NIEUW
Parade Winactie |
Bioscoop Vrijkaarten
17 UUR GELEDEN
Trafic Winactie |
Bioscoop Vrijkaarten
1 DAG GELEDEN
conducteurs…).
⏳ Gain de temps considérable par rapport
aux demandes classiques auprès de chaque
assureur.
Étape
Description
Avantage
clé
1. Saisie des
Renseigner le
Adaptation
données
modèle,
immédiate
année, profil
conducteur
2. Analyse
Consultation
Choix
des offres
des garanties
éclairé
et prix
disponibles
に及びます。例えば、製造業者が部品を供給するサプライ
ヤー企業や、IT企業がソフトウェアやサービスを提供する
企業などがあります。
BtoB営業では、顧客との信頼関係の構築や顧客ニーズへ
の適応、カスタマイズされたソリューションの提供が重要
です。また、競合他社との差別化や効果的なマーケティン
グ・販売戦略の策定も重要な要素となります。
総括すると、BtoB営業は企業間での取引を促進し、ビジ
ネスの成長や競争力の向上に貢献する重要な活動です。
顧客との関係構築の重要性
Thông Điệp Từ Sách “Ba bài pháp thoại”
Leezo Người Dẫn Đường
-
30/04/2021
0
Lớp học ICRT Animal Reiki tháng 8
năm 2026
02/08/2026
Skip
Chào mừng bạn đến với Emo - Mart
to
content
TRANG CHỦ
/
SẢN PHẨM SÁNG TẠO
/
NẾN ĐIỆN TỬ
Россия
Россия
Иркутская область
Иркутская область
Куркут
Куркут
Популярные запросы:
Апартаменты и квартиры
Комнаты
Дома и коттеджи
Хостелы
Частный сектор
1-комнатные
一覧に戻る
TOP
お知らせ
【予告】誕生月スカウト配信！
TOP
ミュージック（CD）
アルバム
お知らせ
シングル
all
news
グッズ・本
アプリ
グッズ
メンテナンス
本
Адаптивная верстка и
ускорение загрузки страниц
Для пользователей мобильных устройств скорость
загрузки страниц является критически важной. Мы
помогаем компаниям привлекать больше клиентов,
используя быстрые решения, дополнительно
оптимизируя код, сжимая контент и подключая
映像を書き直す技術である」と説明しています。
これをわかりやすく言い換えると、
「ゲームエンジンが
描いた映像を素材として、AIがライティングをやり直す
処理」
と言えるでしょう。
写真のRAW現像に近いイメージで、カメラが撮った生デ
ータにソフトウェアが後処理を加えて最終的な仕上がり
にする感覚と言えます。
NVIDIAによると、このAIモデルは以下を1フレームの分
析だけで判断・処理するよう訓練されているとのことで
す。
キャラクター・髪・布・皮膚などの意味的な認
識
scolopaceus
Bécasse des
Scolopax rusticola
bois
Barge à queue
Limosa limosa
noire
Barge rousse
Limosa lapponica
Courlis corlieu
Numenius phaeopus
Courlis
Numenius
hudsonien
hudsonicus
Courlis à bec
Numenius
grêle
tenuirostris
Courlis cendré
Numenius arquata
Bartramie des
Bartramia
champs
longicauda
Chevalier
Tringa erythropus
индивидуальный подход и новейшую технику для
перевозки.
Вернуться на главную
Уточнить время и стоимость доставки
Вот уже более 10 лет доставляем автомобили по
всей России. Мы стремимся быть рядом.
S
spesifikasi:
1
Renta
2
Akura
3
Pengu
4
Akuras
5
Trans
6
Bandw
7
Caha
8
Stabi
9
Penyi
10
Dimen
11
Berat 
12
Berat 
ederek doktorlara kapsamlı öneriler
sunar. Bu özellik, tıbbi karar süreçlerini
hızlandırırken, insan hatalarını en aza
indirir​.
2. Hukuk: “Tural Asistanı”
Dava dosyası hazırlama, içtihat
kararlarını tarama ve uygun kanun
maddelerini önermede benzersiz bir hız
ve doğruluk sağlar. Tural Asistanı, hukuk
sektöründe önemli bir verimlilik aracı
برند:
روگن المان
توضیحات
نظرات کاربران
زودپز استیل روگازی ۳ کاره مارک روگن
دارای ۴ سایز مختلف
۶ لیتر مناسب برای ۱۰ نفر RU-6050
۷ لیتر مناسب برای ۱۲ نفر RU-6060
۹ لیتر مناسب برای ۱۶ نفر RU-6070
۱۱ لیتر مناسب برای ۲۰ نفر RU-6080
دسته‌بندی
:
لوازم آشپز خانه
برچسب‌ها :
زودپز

============================================================

#### Try it:
Copy out each line of the data that includes the string "Tural".

#### Response area:
2. Hukuk: “Tural Asistanı”
ve doğruluk sağlar. Tural Asistanı, hukuk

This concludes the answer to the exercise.